Exercise objective
An exact reproduction of all the data is needed, with no images in it.

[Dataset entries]
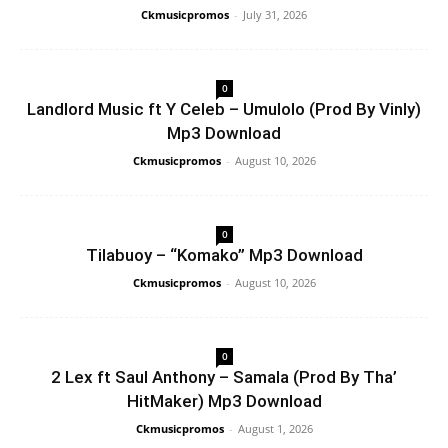
Ckmusicpromos
-
July 31, 2026
0
Landlord Music ft Y Celeb – Umulolo (Prod By Vinly)
Mp3 Download
Ckmusicpromos
-
August 10, 2026
0
Tilabuoy – “Komako” Mp3 Download
Ckmusicpromos
-
August 10, 2026
0
2 Lex ft Saul Anthony – Samala (Prod By Tha’
HitMaker) Mp3 Download
Ckmusicpromos
-
August 1, 2026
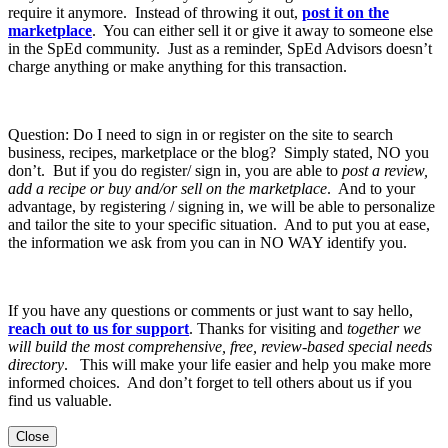
require it anymore. Instead of throwing it out,
post it on the
marketplace
. You can either sell it or give it away to someone else
in the SpEd community. Just as a reminder, SpEd Advisors doesn’t
charge anything or make anything for this transaction.
Question: Do I need to sign in or register on the site to search
business, recipes, marketplace or the blog? Simply stated, NO you
don’t. But if you do register/ sign in, you are able to
post a review,
add a recipe or buy and/or sell on the marketplace
. And to your
advantage, by registering / signing in, we will be able to personalize
and tailor the site to your specific situation. And to put you at ease,
the information we ask from you can in NO WAY identify you.
If you have any questions or comments or just want to say hello,
reach out to us for support
. Thanks for visiting and
together we
will build the most comprehensive, free, review-based special needs
directory
. This will make your life easier and help you make more
informed choices. And don’t forget to tell others about us if you
find us valuable.
Close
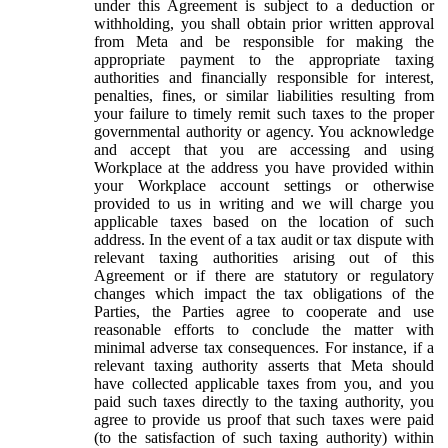
under this Agreement is subject to a deduction or
withholding, you shall obtain prior written approval
from Meta and be responsible for making the
appropriate payment to the appropriate taxing
authorities and financially responsible for interest,
penalties, fines, or similar liabilities resulting from
your failure to timely remit such taxes to the proper
governmental authority or agency. You acknowledge
and accept that you are accessing and using
Workplace at the address you have provided within
your Workplace account settings or otherwise
provided to us in writing and we will charge you
applicable taxes based on the location of such
address. In the event of a tax audit or tax dispute with
relevant taxing authorities arising out of this
Agreement or if there are statutory or regulatory
changes which impact the tax obligations of the
Parties, the Parties agree to cooperate and use
reasonable efforts to conclude the matter with
minimal adverse tax consequences. For instance, if a
relevant taxing authority asserts that Meta should
have collected applicable taxes from you, and you
paid such taxes directly to the taxing authority, you
agree to provide us proof that such taxes were paid
(to the satisfaction of such taxing authority) within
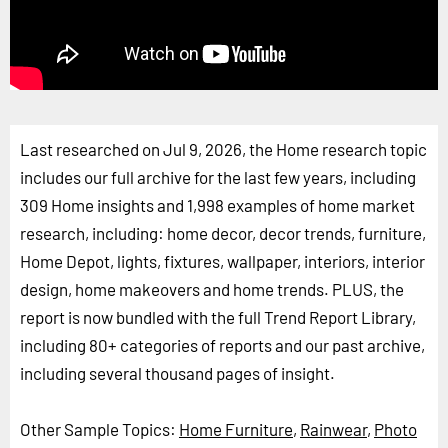
Last researched on Jul 9, 2026, the Home research topic
includes our full archive for the last few years, including
309 Home insights and 1,998 examples of home market
research, including: home decor, decor trends, furniture,
Home Depot, lights, fixtures, wallpaper, interiors, interior
design, home makeovers and home trends. PLUS, the
report is now bundled with the full Trend Report Library,
including 80+ categories of reports and our past archive,
including several thousand pages of insight.
Other Sample Topics:
Home Furniture
,
Rainwear
,
Photo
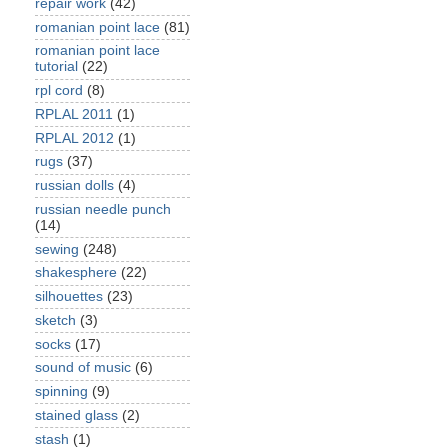
repair work
(42)
romanian point lace
(81)
romanian point lace
tutorial
(22)
rpl cord
(8)
RPLAL 2011
(1)
RPLAL 2012
(1)
rugs
(37)
russian dolls
(4)
russian needle punch
(14)
sewing
(248)
shakesphere
(22)
silhouettes
(23)
sketch
(3)
socks
(17)
sound of music
(6)
spinning
(9)
stained glass
(2)
stash
(1)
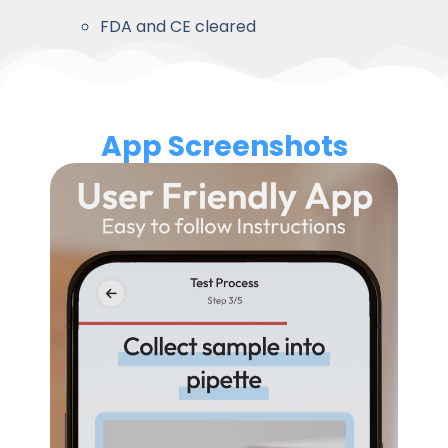
FDA and CE cleared
App Screenshots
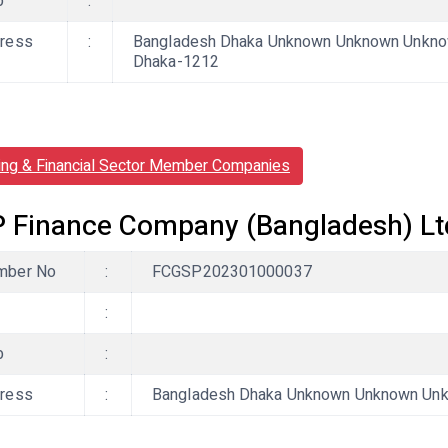
b
:
ress
:
Bangladesh Dhaka Unknown Unknown Unknow
Dhaka-1212
ing & Financial Sector Member Companies
 Finance Company (Bangladesh) Lt
ber No
:
FCGSP202301000037
:
b
:
ress
:
Bangladesh Dhaka Unknown Unknown Unkn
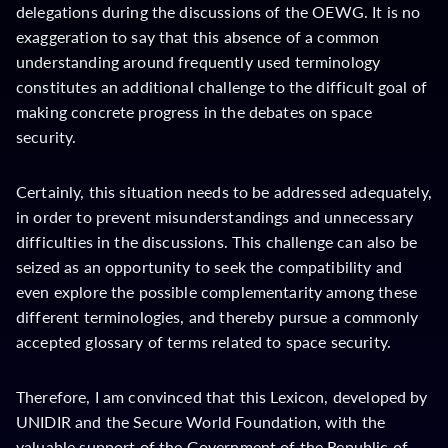
delegations during the discussions of the OEWG. It is no
exaggeration to say that this absence of a common
understanding around frequently used terminology
constitutes an additional challenge to the difficult goal of
making concrete progress in the debates on space
security.
Certainly, this situation needs to be addressed adequately,
in order to prevent misunderstandings and unnecessary
difficulties in the discussions. This challenge can also be
seized as an opportunity to seek the compatibility and
even explore the possible complementarity among these
different terminologies, and thereby pursue a commonly
accepted glossary of terms related to space security.
Therefore, I am convinced that this Lexicon, developed by
UNIDIR and the Secure World Foundation, with the
valuable support of the Government of the Republic of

Exercise solution
Ckmusicpromos
-
July 31, 2026
0
Landlord Music ft Y Celeb – Umulolo (Prod By Vinly)
Mp3 Download
Ckmusicpromos
-
August 10, 2026
0
Tilabuoy – “Komako” Mp3 Download
Ckmusicpromos
-
August 10, 2026
0
2 Lex ft Saul Anthony – Samala (Prod By Tha’
HitMaker) Mp3 Download
Ckmusicpromos
-
August 1, 2026
require it anymore. Instead of throwing it out,
post it on the
marketplace
. You can either sell it or give it away to someone else
in the SpEd community. Just as a reminder, SpEd Advisors doesn’t
charge anything or make anything for this transaction.
Question: Do I need to sign in or register on the site to search
business, recipes, marketplace or the blog? Simply stated, NO you
don’t. But if you do register/ sign in, you are able to
post a review,
add a recipe or buy and/or sell on the marketplace
. And to your
advantage, by registering / signing in, we will be able to personalize
and tailor the site to your specific situation. And to put you at ease,
the information we ask from you can in NO WAY identify you.
If you have any questions or comments or just want to say hello,
reach out to us for support
. Thanks for visiting and
together we
will build the most comprehensive, free, review-based special needs
directory
. This will make your life easier and help you make more
informed choices. And don’t forget to tell others about us if you
find us valuable.
Close
under this Agreement is subject to a deduction or
withholding, you shall obtain prior written approval
from Meta and be responsible for making the
appropriate payment to the appropriate taxing
authorities and financially responsible for interest,
penalties, fines, or similar liabilities resulting from
your failure to timely remit such taxes to the proper
governmental authority or agency. You acknowledge
and accept that you are accessing and using
Workplace at the address you have provided within
your Workplace account settings or otherwise
provided to us in writing and we will charge you
applicable taxes based on the location of such
address. In the event of a tax audit or tax dispute with
relevant taxing authorities arising out of this
Agreement or if there are statutory or regulatory
changes which impact the tax obligations of the
Parties, the Parties agree to cooperate and use
reasonable efforts to conclude the matter with
minimal adverse tax consequences. For instance, if a
relevant taxing authority asserts that Meta should
have collected applicable taxes from you, and you
paid such taxes directly to the taxing authority, you
agree to provide us proof that such taxes were paid
(to the satisfaction of such taxing authority) within
Last researched on Jul 9, 2026, the Home research topic
includes our full archive for the last few years, including
309 Home insights and 1,998 examples of home market
research, including: home decor, decor trends, furniture,
Home Depot, lights, fixtures, wallpaper, interiors, interior
design, home makeovers and home trends. PLUS, the
report is now bundled with the full Trend Report Library,
including 80+ categories of reports and our past archive,
including several thousand pages of insight.
Other Sample Topics:
Home Furniture
,
Rainwear
,
Photo
repair work
(42)
romanian point lace
(81)
romanian point lace
tutorial
(22)
rpl cord
(8)
RPLAL 2011
(1)
RPLAL 2012
(1)
rugs
(37)
russian dolls
(4)
russian needle punch
(14)
sewing
(248)
shakesphere
(22)
silhouettes
(23)
sketch
(3)
socks
(17)
sound of music
(6)
spinning
(9)
stained glass
(2)
stash
(1)
FDA and CE cleared
App Screenshots
b
:
ress
:
Bangladesh Dhaka Unknown Unknown Unknow
Dhaka-1212
ing & Financial Sector Member Companies
 Finance Company (Bangladesh) Lt
ber No
:
FCGSP202301000037
:
b
:
ress
:
Bangladesh Dhaka Unknown Unknown Unkn
delegations during the discussions of the OEWG. It is no
exaggeration to say that this absence of a common
understanding around frequently used terminology
constitutes an additional challenge to the difficult goal of
making concrete progress in the debates on space
security.
Certainly, this situation needs to be addressed adequately,
in order to prevent misunderstandings and unnecessary
difficulties in the discussions. This challenge can also be
seized as an opportunity to seek the compatibility and
even explore the possible complementarity among these
different terminologies, and thereby pursue a commonly
accepted glossary of terms related to space security.
Therefore, I am convinced that this Lexicon, developed by
UNIDIR and the Secure World Foundation, with the
valuable support of the Government of the Republic of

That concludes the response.